DavideC
DavideC

Reputation: 1

Importing a Python script within the same package, using a path containing the python package name in it

I have a python package (empty __init__.py inside) with several scripts, let's call it "mypackage" for simplifying. Then, I have two scripts, one called "utils.py", one call "view.py". I want to import utils in view, but, depending on the computer I am using (both Windows 10, both WinPython, both PyCharm, both 64bit), only one import form works, from the following two:

import utils as u

OR

import mypackage.utils as u

Why are not both of them working?

Upvotes: 0

Views: 107

Answers (2)

ems
ems

Reputation: 990

As mentioned in python documentation:

When a module named spam is imported, the interpreter first searches for a built-in module with that name. If not found, it then searches for a file named spam.py in a list of directories given by the variable sys.path. sys.path is initialized from these locations:

  1. The directory containing the input script (or the current directory when no file is specified).
  2. PYTHONPATH (a list of directory names, with the same syntax as the shell variable PATH).
  3. The installation-dependent default.

When u write import mypackage.utils as u your mypackage directory should be specified in the PYTHONPATH environment variable.

Upvotes: 0

FHTMitchell
FHTMitchell

Reputation: 12156

Probably because one of your computers has python 2.x and the other has python 3.x. The way of importing modules in the same package changed with PEP 328.

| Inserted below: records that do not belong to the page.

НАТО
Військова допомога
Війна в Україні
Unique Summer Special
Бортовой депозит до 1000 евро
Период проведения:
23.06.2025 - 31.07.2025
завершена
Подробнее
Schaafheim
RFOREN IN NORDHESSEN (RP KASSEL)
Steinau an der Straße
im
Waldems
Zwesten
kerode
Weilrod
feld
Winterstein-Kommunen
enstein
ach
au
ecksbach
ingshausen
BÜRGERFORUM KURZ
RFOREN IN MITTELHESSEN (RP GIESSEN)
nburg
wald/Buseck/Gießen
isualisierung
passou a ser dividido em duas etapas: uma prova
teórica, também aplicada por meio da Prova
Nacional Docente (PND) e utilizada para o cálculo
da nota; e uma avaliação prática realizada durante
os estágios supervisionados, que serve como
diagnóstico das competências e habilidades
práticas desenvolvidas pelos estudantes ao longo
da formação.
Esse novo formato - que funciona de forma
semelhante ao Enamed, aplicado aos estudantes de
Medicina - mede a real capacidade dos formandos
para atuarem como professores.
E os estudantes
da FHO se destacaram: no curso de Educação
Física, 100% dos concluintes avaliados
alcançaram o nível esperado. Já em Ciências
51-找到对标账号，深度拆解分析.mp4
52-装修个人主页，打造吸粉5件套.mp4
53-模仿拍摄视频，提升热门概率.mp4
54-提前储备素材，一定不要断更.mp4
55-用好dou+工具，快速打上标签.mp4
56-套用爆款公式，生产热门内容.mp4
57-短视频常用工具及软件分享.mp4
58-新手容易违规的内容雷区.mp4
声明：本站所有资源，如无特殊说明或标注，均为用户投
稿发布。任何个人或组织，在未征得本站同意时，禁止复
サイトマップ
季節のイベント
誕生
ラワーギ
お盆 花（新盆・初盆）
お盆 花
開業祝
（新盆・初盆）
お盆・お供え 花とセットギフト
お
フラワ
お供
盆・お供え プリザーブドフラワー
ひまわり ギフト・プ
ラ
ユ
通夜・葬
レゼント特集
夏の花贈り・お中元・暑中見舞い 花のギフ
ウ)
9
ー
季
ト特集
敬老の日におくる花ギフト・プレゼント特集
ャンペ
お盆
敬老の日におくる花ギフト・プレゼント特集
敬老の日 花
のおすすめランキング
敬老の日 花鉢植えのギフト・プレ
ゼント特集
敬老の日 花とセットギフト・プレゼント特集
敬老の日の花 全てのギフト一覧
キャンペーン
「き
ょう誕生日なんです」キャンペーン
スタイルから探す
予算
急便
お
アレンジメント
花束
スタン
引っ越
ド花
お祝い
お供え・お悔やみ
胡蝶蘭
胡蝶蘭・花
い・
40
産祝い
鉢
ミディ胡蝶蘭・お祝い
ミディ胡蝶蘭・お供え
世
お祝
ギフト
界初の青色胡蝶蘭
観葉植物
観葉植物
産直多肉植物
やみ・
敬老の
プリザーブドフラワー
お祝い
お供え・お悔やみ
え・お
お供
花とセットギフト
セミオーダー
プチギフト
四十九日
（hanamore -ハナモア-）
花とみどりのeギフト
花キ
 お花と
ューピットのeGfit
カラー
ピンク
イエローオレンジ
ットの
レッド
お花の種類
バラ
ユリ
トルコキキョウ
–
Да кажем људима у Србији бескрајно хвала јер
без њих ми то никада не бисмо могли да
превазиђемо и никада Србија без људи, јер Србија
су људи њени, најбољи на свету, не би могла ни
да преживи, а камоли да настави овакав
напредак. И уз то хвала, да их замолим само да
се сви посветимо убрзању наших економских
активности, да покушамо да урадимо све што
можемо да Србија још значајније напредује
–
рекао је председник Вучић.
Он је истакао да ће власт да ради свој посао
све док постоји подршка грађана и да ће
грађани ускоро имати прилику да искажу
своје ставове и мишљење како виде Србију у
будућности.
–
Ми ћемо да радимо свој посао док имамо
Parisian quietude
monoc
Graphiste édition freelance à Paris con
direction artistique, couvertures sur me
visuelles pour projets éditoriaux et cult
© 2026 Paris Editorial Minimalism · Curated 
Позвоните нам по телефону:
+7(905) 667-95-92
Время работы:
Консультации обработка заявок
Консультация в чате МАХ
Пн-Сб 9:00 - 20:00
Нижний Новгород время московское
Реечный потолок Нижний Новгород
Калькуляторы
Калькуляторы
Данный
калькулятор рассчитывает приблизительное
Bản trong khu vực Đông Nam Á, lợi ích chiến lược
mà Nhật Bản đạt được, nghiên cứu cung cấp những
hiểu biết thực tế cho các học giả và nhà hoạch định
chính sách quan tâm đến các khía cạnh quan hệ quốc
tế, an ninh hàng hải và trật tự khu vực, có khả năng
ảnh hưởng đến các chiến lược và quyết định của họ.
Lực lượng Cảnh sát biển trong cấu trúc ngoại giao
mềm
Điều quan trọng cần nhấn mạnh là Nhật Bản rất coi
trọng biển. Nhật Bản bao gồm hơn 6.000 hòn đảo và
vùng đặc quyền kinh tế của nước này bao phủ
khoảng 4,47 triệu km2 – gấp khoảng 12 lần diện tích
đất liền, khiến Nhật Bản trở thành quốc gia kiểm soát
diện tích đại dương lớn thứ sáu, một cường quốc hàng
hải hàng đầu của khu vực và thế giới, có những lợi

The former way of doing this was with ambiguous relative imports

import utils

The problem is, does this refer to a module in the package or a stdlib module? This ambiguity meant that in python 3.0, it was decided that this syntax will always refer to installed packages in sys.path (known as absolute imports) and the syntax

from . import utils

To cope with this backward incompatible change, python introduced the

from __future__ import absolute_import

which you can put in python version >= 2.5 code at the top of your file and then can use the latter method.

As far as I am aware, import mypackage.utils should work so long as mypackage is in a directory in sys.path, so I think that should work no matter what.